#### SUPPLIED MATERIAL ####

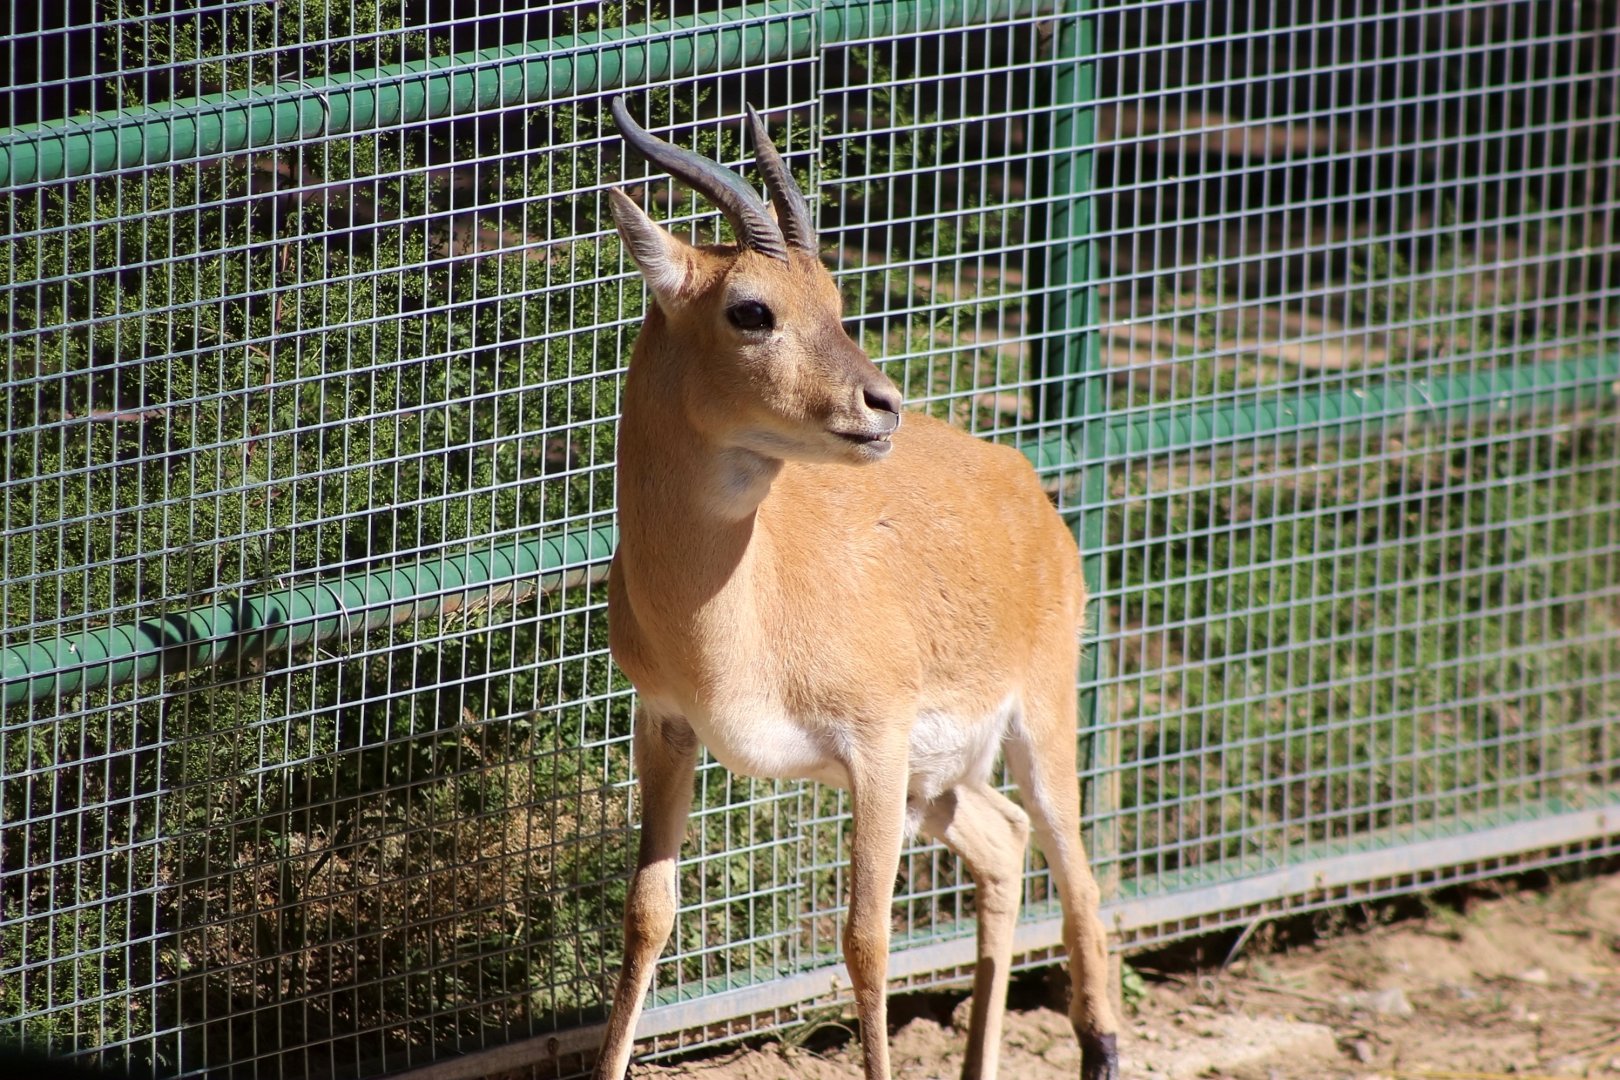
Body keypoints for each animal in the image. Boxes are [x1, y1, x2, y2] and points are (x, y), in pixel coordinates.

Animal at [594, 97, 1120, 1080]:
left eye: (836, 301)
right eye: (751, 309)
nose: (882, 405)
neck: (732, 624)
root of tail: (1021, 477)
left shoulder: (875, 745)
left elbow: (867, 940)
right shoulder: (667, 725)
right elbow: (647, 916)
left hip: (1038, 721)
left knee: (1074, 866)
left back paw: (1102, 1044)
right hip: (940, 781)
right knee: (1003, 843)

####

No pictures belong in the copy; output every record exactly.

FINAL ANSWER:
Body keypoints for each animal in the image. Boxes are [x1, y1, x2, y2] and points are (x, y), in pixel coordinates.

Animal at [594, 97, 1120, 1080]:
left eye: (836, 301)
right eye: (751, 309)
nose: (882, 405)
neck: (732, 624)
root of tail: (1021, 477)
left shoulder: (875, 745)
left elbow: (867, 940)
right shoulder: (667, 725)
right elbow: (647, 916)
left hip: (1038, 721)
left knee: (1074, 866)
left back paw: (1102, 1044)
right hip: (940, 781)
right knee: (1003, 843)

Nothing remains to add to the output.